Officer Friendly is here to rifle through your Google user data.
“Probable cause? We ain’t got no probable cause. We don’t need no probable cause. I don’t have to show you any steenkeeng probable cause!”
Zachary McCoy was Just Riding Along™, not unlike thee and me, when the John Laws came calling for his Google user data. According to The Guardian:
McCoy later found out the request was part of an investigation into the burglary of a nearby home the year before. The evidence that cast him as a suspect was his location during his bike ride – information the police obtained from Google through what is called a geofence warrant. For simply being in the wrong place at the wrong time, McCoy was being investigated and, as a result, his Google data was at risk of being handed over to the police.
No thank you, please, and fuck right off with that noise, Officer Friendly. How’s the song go? “Let me ride through the wide open country that I love / Don’t geofence me in.”
I’m barely a worker these days; my paying chores have dwindled to one “Shop Talk” cartoon per month for Bicycle Retailer and Industry News.

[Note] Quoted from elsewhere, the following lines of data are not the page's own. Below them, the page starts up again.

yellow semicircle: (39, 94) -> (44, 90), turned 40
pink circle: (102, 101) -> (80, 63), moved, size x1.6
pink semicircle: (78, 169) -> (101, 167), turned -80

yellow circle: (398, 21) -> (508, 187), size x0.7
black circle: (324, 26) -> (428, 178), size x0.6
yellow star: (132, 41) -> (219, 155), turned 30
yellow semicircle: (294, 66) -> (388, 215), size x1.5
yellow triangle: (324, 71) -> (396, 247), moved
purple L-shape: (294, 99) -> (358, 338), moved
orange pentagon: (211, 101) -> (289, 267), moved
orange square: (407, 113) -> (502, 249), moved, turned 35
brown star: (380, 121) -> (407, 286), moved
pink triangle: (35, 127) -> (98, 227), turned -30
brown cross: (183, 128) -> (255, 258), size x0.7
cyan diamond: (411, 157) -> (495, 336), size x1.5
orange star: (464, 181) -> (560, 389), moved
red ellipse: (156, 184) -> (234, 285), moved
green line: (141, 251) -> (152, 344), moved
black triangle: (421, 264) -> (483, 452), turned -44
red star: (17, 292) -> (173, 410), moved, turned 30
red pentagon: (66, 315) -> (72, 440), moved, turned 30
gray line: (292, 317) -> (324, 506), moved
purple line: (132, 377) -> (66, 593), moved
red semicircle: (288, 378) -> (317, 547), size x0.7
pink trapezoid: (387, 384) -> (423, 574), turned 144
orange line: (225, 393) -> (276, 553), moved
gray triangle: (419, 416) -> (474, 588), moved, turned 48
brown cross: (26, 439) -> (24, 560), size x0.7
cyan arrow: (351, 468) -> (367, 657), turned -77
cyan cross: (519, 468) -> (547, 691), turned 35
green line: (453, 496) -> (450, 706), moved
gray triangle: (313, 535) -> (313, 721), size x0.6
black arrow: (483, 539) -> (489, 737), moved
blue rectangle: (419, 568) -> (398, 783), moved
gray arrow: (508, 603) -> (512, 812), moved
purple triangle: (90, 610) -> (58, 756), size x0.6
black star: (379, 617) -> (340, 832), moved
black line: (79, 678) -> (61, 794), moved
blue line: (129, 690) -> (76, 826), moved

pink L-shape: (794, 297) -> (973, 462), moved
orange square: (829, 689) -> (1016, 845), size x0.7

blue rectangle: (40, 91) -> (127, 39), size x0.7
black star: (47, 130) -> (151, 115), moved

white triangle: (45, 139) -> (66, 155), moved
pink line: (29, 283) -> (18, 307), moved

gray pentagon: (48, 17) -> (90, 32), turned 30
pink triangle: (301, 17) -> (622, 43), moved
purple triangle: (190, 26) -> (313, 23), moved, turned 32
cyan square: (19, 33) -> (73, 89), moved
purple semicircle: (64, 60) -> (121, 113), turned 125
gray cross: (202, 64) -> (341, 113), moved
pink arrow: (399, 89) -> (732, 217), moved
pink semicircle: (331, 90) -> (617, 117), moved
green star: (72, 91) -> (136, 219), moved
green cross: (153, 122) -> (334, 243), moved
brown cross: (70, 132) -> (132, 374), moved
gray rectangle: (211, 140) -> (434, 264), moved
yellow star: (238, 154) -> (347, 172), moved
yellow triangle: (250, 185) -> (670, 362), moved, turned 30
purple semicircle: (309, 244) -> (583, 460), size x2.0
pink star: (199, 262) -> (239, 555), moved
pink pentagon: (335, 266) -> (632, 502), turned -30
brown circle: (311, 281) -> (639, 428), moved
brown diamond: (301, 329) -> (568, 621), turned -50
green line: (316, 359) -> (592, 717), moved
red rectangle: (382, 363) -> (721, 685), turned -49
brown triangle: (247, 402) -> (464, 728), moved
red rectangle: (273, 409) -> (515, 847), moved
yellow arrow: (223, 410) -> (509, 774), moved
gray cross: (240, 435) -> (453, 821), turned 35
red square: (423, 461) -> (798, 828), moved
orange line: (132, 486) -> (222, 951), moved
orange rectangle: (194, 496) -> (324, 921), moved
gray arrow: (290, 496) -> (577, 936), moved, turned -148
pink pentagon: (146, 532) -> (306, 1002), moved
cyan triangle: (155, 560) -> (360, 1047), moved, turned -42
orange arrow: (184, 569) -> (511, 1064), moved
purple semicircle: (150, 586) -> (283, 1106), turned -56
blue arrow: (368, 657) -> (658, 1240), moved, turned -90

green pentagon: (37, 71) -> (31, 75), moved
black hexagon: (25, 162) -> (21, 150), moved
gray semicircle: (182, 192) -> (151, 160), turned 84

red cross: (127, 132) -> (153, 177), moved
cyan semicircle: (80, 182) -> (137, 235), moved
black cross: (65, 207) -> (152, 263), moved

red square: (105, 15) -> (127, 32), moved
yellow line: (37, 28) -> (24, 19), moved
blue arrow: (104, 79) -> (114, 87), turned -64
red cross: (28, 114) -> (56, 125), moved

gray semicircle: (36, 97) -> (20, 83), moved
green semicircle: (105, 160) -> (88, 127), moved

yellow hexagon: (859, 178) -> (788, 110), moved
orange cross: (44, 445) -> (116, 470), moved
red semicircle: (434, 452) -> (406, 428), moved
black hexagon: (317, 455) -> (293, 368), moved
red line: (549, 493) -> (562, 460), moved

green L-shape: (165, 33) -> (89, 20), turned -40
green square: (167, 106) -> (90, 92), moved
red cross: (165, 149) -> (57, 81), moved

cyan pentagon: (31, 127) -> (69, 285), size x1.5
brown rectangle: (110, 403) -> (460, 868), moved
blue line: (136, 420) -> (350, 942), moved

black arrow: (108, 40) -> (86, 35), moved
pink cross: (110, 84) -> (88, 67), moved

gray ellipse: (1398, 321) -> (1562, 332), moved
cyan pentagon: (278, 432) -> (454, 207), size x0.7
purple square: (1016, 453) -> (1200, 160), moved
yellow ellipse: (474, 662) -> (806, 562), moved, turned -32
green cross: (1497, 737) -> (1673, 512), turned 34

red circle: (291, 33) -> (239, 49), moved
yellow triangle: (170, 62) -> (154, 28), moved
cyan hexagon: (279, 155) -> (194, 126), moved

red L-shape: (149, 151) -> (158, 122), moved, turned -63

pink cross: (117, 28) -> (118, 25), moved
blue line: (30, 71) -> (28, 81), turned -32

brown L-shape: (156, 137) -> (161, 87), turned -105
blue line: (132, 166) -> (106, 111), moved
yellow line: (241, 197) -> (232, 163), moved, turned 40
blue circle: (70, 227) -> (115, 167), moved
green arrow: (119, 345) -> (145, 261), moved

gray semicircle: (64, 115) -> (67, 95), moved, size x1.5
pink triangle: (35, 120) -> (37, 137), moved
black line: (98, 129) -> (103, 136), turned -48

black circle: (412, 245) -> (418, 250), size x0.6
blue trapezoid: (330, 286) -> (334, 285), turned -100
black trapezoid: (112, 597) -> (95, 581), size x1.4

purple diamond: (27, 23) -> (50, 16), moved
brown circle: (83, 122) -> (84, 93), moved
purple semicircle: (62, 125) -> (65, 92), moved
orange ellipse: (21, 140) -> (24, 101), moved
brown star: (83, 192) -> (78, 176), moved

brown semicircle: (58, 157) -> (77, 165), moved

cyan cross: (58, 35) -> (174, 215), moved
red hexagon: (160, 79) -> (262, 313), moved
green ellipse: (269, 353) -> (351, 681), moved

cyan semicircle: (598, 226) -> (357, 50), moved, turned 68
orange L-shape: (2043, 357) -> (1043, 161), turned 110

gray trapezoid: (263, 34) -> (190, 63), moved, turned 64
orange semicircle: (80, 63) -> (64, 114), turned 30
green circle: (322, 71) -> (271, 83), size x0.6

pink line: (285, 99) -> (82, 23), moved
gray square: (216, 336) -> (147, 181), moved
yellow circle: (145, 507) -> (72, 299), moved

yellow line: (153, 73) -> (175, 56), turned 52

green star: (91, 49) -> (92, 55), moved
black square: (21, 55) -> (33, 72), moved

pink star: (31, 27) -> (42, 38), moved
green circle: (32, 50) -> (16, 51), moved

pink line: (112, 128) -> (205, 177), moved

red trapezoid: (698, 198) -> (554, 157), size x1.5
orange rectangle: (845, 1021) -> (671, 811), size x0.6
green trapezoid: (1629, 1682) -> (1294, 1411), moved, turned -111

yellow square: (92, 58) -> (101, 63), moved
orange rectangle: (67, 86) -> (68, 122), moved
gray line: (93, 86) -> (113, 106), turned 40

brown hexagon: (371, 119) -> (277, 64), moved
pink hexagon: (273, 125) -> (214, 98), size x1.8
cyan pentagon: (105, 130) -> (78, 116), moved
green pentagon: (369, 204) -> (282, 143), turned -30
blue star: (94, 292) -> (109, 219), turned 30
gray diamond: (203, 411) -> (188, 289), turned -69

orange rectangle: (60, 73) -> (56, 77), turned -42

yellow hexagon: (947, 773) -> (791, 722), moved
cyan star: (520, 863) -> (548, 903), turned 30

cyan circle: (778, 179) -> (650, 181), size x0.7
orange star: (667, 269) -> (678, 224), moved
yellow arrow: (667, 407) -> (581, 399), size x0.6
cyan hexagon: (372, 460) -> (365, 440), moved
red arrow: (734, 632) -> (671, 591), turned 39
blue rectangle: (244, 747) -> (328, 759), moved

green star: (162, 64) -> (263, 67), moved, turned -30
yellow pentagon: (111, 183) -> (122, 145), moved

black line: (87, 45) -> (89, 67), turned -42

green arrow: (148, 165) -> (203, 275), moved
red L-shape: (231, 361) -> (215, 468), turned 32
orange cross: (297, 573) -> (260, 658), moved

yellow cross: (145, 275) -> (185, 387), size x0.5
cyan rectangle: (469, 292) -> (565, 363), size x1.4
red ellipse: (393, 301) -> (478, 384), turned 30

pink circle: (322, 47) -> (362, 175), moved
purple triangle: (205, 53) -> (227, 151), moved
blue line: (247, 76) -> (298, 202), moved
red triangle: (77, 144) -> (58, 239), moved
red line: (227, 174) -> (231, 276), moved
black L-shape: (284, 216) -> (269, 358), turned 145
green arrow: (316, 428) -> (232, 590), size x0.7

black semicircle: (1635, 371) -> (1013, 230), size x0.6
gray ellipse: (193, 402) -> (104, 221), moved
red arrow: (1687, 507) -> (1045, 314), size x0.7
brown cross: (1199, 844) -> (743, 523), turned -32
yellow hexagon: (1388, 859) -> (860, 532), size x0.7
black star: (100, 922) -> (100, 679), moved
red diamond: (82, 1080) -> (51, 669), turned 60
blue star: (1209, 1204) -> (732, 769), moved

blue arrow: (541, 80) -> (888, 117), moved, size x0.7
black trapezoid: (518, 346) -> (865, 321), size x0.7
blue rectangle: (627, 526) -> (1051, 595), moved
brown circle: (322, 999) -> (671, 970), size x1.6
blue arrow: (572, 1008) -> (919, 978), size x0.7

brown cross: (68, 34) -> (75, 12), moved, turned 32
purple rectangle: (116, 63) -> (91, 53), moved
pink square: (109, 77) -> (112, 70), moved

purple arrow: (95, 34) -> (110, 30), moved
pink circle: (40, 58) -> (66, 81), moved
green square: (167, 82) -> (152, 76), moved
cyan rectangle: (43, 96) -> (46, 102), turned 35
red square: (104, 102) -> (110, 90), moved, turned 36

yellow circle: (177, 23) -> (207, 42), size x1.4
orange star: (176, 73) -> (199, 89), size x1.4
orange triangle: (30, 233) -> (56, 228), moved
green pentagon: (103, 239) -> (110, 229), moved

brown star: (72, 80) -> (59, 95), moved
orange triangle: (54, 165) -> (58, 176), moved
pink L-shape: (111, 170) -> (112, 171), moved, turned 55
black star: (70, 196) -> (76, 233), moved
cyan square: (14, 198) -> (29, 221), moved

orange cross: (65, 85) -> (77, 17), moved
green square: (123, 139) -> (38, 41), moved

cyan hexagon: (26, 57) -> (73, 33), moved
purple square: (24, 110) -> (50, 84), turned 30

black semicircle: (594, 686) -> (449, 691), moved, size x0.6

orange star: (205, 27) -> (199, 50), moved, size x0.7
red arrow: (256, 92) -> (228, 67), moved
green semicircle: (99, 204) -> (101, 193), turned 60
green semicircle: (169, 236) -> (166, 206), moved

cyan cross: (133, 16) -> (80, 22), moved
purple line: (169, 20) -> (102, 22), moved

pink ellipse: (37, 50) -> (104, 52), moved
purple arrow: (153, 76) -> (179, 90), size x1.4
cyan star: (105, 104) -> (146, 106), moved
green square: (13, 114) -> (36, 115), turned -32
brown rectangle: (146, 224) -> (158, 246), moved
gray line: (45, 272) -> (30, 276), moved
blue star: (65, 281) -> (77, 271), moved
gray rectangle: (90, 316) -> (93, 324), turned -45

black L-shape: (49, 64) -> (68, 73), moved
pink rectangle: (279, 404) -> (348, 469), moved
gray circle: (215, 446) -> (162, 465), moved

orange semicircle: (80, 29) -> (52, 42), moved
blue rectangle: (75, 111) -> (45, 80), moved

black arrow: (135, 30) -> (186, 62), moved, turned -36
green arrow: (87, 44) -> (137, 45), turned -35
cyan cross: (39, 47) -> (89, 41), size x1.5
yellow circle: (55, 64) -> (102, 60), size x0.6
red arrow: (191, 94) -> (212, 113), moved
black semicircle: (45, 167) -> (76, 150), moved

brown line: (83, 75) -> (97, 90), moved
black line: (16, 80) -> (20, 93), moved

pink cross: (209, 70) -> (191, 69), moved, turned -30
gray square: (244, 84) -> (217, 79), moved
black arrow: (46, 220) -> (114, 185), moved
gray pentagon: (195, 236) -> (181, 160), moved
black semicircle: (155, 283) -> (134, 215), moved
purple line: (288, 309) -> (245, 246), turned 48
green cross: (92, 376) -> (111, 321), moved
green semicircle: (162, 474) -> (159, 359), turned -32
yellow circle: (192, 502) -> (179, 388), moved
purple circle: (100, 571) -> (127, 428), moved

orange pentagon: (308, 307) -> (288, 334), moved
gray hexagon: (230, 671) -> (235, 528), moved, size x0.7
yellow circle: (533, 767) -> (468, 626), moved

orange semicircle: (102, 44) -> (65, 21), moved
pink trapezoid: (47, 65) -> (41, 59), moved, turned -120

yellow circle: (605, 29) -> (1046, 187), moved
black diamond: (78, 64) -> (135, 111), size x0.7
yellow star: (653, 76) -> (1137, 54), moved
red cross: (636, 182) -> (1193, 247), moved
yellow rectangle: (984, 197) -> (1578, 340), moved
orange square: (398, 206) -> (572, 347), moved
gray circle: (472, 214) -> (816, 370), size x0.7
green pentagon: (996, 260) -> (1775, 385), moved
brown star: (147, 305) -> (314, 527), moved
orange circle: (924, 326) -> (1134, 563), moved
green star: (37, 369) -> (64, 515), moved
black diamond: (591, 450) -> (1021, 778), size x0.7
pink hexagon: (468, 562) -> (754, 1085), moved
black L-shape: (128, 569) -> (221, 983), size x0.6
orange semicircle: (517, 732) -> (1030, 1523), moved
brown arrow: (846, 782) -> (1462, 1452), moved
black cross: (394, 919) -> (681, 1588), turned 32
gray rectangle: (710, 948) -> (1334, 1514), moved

Of course, now that BRAIN is a part of the Greater Outside Globe-Spanning Vertically Integrated Paywalled Conglomerate, I find myself negotiating a contract to keep my faded Levi’s up and buckled while I continue to do what I’ve been doing for nigh on to 30 years. So it goes.
Thus, in solidarity with all y’all still on The Man’s clock, here a few random tales culled from our workaday world:
• Hotel workers serve as an unsung pit crew for the firefighters battling the Caldor blaze.
• Job openings outnumber the unemployed. But a gulf between the jobs available and what workers want has led to a “Great Reassessment.”
• Speaking of assessments, are the bots trying to upend the MeatWorld JobMart or are we just stumbling around in the dark as per usual? Kevin Drum has some brief thoughts on the topic.
Before the feds drove protesters from Lafayette Square in June, according to an Army National Guard major who was there, the Defense Department’s top military police officer in the Washington region emailed officers in the D.C. National Guard to ask whether the unit had “a microwave-like weapon called the Active Denial System, which was designed by the military to make people feel like their skin is burning when in range of its invisible rays.”
According to The Washington Post:
The technology, also called a “heat ray,” was developed to disperse large crowds in the early 2000s but was shelved amid concerns about its effectiveness, safety and the ethics of using it on human beings.
Pentagon officials were reluctant to use the device in Iraq. In late 2018, The New York Times reported, the Trump administration had weighed using the device on migrants at the U.S.-Mexico border — an idea shot down by Kirstjen Nielsen, then the Homeland Security secretary, citing humanitarian concerns.
But in the email, on which DeMarco was copied, the lead military police officer in the National Capital Region wrote the ADS device “can provide our troops a capacity they currently do not have, the ability to reach out and engage potential adversaries at distances well beyond small arms range, and in a safe, effective, and nonlethal manner.”
Federal police ultimately were unable to obtain a heat ray device — or an LRAD — during the early days of protests in D.C., according to the Defense Department official.
“During the early days,” hey? Don’t forget to wear your Alcoa cammies when you’re out smashing the state, boys and girls. And spray yourself with a little olive oil, maybe stuff a few onions, taters, and carrots into your undies. The “Martians” are going to need a lunch break at some point.